**WHAT YOU ARE ASKED TO DO:** Output exactly the lines of the listing below that run from the line with "u v d — depth at each pixel (millimetres)." through the line with "471 681 394". No pictures.

[Opening DATA SHOWN section]

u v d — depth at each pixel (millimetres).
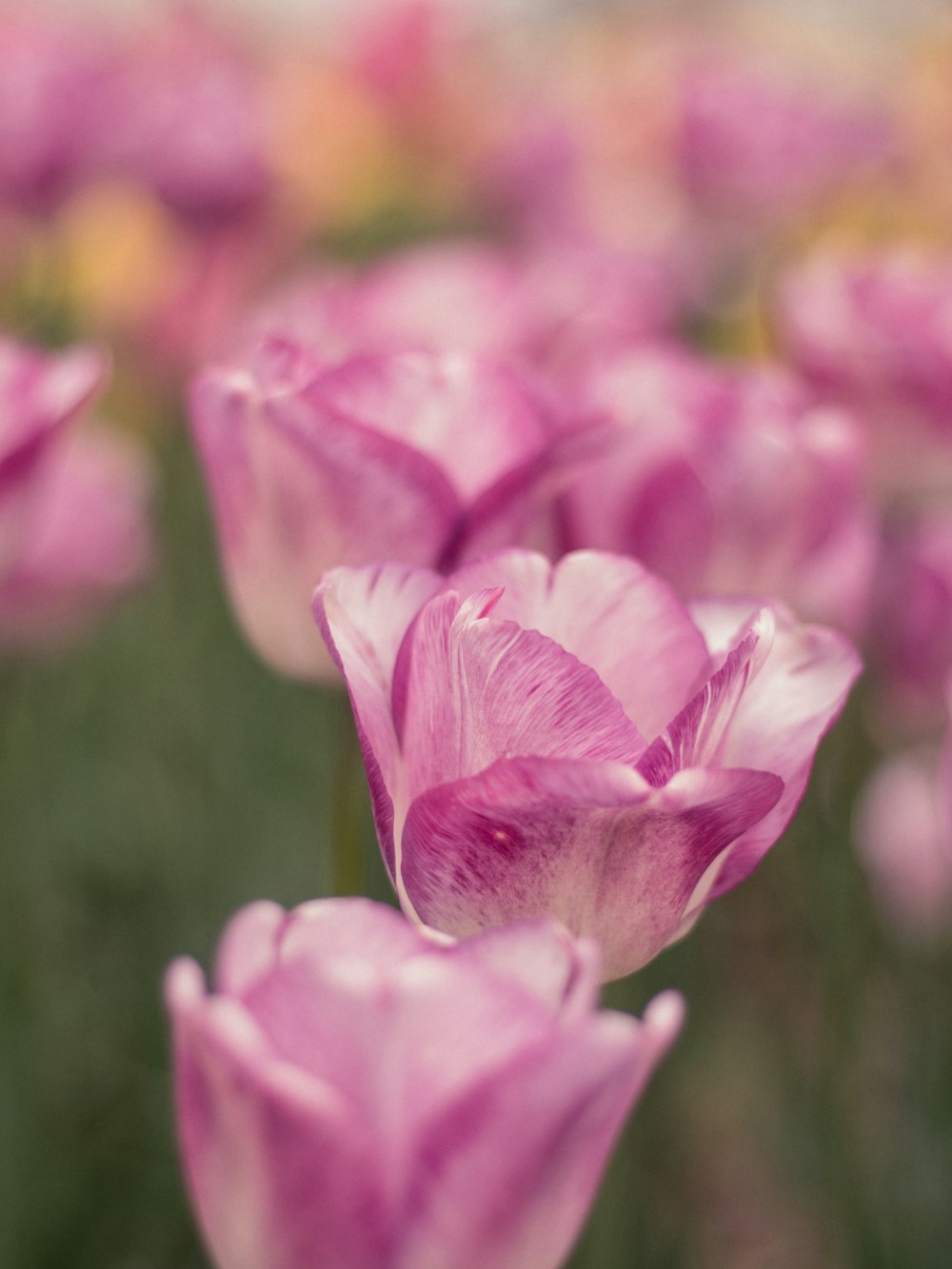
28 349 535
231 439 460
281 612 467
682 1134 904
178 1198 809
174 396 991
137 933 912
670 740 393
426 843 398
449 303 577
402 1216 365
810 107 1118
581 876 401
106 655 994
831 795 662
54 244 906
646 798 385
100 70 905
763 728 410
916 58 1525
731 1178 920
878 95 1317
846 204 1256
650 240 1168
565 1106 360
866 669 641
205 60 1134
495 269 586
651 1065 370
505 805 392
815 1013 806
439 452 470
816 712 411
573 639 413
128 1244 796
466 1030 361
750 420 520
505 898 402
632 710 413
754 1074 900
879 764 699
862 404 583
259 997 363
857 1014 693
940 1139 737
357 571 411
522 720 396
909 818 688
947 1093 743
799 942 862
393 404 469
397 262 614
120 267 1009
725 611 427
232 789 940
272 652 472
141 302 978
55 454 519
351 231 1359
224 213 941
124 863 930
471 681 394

[Closing DATA SHOWN section]
[Opening DATA SHOWN section]

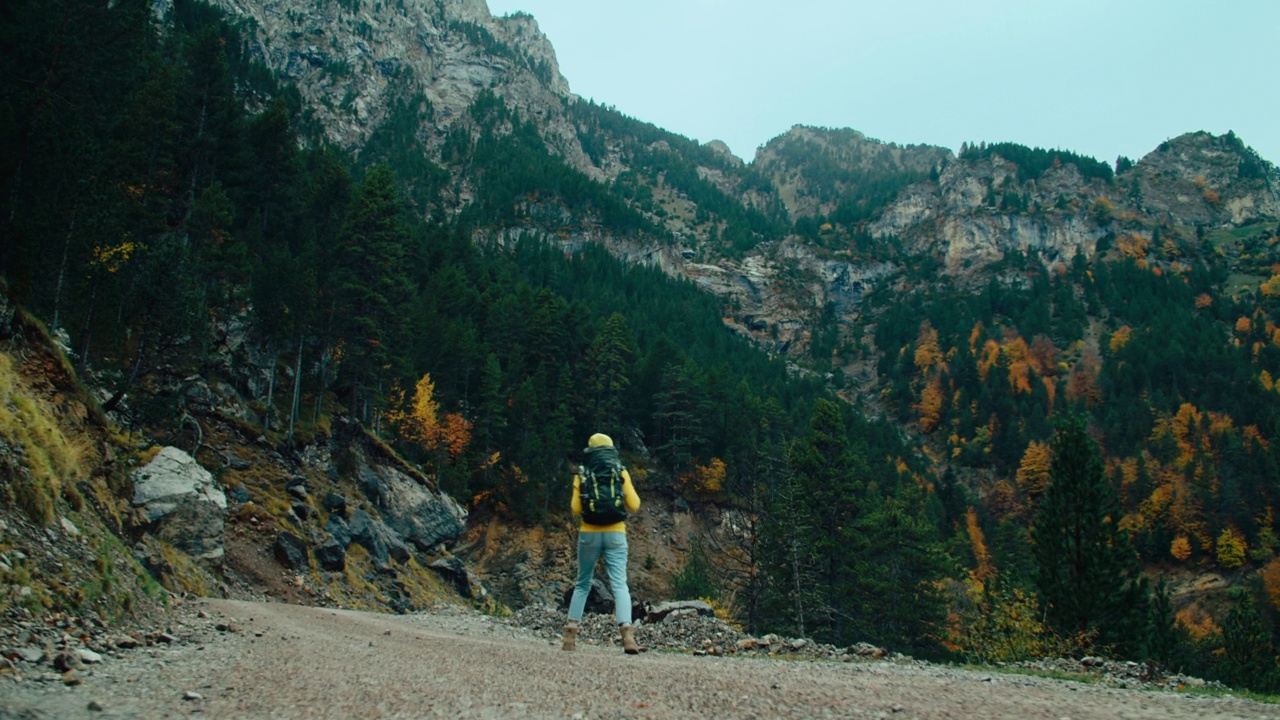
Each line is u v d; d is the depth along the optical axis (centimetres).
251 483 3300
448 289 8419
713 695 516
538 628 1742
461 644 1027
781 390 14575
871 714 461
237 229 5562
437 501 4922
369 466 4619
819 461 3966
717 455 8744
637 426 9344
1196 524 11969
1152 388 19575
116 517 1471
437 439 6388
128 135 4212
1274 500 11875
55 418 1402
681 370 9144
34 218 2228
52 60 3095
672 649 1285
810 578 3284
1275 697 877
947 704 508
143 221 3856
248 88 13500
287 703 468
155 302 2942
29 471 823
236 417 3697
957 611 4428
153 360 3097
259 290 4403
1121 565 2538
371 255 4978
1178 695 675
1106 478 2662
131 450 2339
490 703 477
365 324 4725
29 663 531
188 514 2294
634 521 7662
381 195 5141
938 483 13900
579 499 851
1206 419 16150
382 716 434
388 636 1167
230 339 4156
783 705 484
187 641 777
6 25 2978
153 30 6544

[Closing DATA SHOWN section]
[Opening DATA SHOWN section]

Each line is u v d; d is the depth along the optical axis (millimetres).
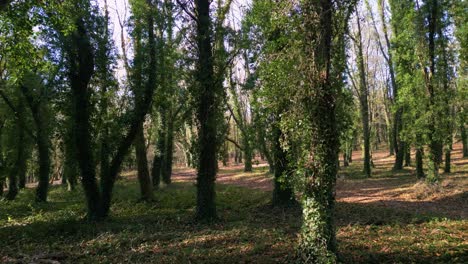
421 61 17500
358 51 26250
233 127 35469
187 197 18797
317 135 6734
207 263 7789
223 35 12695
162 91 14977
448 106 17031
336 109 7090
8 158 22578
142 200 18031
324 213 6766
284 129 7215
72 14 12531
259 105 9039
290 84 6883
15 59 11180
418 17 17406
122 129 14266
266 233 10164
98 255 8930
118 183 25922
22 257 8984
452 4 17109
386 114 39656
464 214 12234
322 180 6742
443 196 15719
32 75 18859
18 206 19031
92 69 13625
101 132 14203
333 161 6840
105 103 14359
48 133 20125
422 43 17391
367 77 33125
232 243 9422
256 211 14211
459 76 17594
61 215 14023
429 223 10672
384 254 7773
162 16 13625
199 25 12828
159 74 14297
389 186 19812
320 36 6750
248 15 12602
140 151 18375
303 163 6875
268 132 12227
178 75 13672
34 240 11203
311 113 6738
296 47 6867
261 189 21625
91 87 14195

[Closing DATA SHOWN section]

**TASK RESULT:**
u v d — depth at each pixel (millimetres).
28 349 535
231 439 460
281 612 467
682 1134 904
178 1198 809
174 396 991
137 933 912
670 740 393
426 843 398
449 303 577
402 1216 365
810 107 1118
581 876 401
106 655 994
831 795 662
54 244 906
646 798 385
100 70 905
763 728 410
916 58 1525
731 1178 920
878 95 1317
846 204 1256
650 240 1168
565 1106 360
866 669 641
205 60 1134
495 269 586
651 1065 370
505 805 392
815 1013 806
439 452 470
816 712 411
573 639 413
128 1244 796
466 1030 361
750 420 520
505 898 402
632 710 413
754 1074 900
879 764 699
862 404 583
259 997 363
857 1014 693
940 1139 737
357 571 411
522 720 396
909 818 688
947 1093 743
799 942 862
393 404 469
397 262 614
120 267 1009
725 611 427
232 789 940
272 652 472
141 302 978
55 454 519
351 231 1359
224 213 941
124 863 930
471 681 394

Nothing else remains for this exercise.